Threat Factor Ratings for Leed Credit
MATERIAL THREAT FACTOR RATING
Window Removal/Opaque 0
Standard CollidEscape 2
CollidEscape Clear 7*
CollidEscape Patterns 5-10
Fritted/Etched Glass 25-41
Ornilux Mikado or similar 34
Untreated Glass 100
*Estimated depending on local reflective environmental conditions.
All CollidEscape products perform exponentially better than Onilux or fritted glass. Additionally, according to the LEED team at the 2013 AIA conference in Denver, Standard CollidEscape is typically eligible for established energy credits, some of which include:
EAp2 Energy and Atmosphere Performance-Minimum Energy Performance
IEQc8.1 Indoor Environmental Quality - Daylight and Views
IEQc6.1 Indoor Environmental Quality - Glare
Title 24 California 2008/2013 Building Energy Fenestration Efficiency Program
COG Reductions of up to 33%
CollidEscape is virtually invisible from inside the building, visually blocking no more view than a screen door. CollidEscape can be tinted or shape cut to accent or blend into the architecture of the building.

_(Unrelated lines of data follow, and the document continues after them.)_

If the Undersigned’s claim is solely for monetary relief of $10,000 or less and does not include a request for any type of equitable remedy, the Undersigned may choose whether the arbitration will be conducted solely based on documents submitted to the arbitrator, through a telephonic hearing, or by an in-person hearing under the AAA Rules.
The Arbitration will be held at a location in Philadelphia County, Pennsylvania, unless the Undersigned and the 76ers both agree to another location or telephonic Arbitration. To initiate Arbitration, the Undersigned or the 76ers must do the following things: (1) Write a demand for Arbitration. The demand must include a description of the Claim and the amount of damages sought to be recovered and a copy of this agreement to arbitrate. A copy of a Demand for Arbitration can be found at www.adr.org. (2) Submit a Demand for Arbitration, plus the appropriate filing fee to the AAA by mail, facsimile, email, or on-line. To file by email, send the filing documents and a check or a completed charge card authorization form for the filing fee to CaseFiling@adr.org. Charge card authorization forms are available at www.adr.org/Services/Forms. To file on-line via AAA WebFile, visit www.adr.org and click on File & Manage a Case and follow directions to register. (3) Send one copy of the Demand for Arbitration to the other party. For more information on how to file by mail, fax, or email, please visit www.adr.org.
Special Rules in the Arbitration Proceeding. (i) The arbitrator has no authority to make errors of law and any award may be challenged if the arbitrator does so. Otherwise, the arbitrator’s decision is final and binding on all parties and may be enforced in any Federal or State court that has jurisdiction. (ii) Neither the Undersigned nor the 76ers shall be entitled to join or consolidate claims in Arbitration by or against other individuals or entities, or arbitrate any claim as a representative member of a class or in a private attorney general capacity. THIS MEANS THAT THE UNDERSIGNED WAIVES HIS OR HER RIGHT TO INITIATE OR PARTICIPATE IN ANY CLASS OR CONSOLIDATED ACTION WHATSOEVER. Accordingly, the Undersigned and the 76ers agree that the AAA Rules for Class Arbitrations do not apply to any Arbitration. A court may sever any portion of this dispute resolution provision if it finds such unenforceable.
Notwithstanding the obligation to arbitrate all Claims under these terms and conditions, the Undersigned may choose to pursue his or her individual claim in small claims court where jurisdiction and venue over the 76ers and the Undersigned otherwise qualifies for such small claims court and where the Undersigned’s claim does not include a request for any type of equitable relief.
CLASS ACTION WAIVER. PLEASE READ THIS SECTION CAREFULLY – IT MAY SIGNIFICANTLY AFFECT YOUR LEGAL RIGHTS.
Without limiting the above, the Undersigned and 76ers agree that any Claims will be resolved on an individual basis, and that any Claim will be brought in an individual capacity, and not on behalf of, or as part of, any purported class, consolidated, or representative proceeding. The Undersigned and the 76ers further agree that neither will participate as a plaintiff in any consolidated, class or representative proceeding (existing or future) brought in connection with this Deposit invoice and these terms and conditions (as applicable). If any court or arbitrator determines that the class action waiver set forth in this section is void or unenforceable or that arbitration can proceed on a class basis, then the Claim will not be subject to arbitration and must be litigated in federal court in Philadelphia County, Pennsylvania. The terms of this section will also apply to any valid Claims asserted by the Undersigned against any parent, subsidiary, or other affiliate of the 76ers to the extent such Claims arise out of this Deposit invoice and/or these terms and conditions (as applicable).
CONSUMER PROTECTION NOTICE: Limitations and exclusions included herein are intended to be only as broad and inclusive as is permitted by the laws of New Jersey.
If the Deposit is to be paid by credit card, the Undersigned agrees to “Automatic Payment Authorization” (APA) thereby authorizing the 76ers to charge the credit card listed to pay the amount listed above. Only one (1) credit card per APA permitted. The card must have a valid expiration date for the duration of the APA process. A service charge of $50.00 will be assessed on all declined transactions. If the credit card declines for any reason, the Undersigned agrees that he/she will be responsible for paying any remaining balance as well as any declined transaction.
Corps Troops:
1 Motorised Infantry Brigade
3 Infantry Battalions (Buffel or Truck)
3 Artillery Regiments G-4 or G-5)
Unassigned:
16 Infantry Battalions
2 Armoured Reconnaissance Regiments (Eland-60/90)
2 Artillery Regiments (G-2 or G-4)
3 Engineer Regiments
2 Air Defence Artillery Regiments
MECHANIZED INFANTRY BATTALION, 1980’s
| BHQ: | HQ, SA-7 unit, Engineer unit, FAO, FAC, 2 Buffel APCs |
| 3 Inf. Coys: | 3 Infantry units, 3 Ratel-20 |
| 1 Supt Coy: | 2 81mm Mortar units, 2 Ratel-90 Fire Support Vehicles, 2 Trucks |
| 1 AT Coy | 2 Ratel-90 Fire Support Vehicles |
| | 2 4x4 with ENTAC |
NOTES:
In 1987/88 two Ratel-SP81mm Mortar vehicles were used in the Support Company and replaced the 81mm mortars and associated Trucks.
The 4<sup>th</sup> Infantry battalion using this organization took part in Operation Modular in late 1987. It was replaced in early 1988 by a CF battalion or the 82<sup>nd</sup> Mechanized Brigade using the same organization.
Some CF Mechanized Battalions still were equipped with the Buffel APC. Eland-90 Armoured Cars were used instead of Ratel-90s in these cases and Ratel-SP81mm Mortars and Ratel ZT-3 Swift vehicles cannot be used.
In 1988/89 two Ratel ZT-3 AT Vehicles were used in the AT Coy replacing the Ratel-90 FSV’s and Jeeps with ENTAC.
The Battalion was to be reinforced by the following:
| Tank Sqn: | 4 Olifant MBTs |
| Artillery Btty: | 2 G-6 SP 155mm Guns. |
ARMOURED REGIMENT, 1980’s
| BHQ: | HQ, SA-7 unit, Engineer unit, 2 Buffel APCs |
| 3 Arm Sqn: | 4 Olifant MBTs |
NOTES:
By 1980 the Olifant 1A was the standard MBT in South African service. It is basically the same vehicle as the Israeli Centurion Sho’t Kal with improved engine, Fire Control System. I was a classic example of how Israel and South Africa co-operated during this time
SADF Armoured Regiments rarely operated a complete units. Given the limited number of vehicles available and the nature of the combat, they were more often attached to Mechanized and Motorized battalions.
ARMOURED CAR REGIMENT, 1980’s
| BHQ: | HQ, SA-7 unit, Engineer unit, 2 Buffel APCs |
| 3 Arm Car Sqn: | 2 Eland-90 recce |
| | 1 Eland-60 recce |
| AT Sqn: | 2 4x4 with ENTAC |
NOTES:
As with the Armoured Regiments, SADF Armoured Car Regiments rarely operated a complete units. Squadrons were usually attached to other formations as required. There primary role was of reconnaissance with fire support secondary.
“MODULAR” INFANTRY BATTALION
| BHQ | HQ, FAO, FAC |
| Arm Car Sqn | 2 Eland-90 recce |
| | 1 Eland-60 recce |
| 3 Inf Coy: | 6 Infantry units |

Lab values for CE White guaranteed bird collision prevention film:
63% - Visible Transmittance (% Daylight)
2.61 - U-factor (Winter)
0.46 - Solar Heat Gain Coefficient (SHGC)
0.57 - Shading Coefficient
65% - Total solar energy rejected
93% - Glare reduction
65% - UV blocked
Test Window#1: 15 Degree angle light source UV coated Glass
UV-a Baseline: 390(mV)
UV-A with CollidEscape White application: 137 (64.9% reduction)
UV-A with CollidEscape Clear application: 338 (13.3% reduction)
Test Window#2: 60 Degree angle light source Uncoated
UV-b Baseline: 569(mV)
UV-b with CollidEscape White application: 189 (66.8% reduction)
UV-b with CollidEscape Clear application: 468 (17.8% reduction)
R stands for resistance to heat flow and it measures the insulating value of a material. The higher the R, the better. A single pane piece of glass has an R-Value of 1. A double pane window has an R-value of 2. A properly insulated attic will have an R-value of 30. The R-value is the inverse of the U-Value (R= 1/R), which is the statistic that is shown on the film performance charts and is expressed as a decimal (less than one). The lower the U-Value the better. Glass, window and film manufacturers use U-Values. Insulation manufacturers use R-values.
U-value indicates the rate of heat flow due to conduction, convection, and radiation through a window as a result of a temperature difference between the inside and outside. The higher the U-factor the more heat is transferred (lost) through the window in winter. The units of U-value are: BTUs per hour per square foot per °F (Btu/hr · ft² · °F) A window with a U-factor of 0.6 will lose twice as much heat under the same conditions as one with a U-factor of 0.3.
Solar Heat Gain Coefficient (SHGC)
SHGC indicates how much of the sun's energy striking the window is transmitted through the window as heat. As the SHGC increases, the solar gain potential through a given window increases. The SHGC is a ratio between 0 and 1. SHGC = 0 means none of the incident solar gain is transmitted through the window as heat and SHGC = 1 means all of the incident solar energy is transmitted through the window as heat.
A window with an SHGC of 0.6 will admit twice as much solar heat gain as one with an SHGC of 0.3.
Typically, windows with low SHGC values are desirable in buildings with high air-conditioning loads while window coatings with high SHGC values are desirable in buildings where passive solar heating is needed.
The term "SHGC" is relatively new and is intended to replace the term "shading coefficient (SC)." While the terms are related, the shading coefficient of glass is defined as the ratio of the solar heat gain through a given glazing as compared to that of clear, .128" single-pane glass.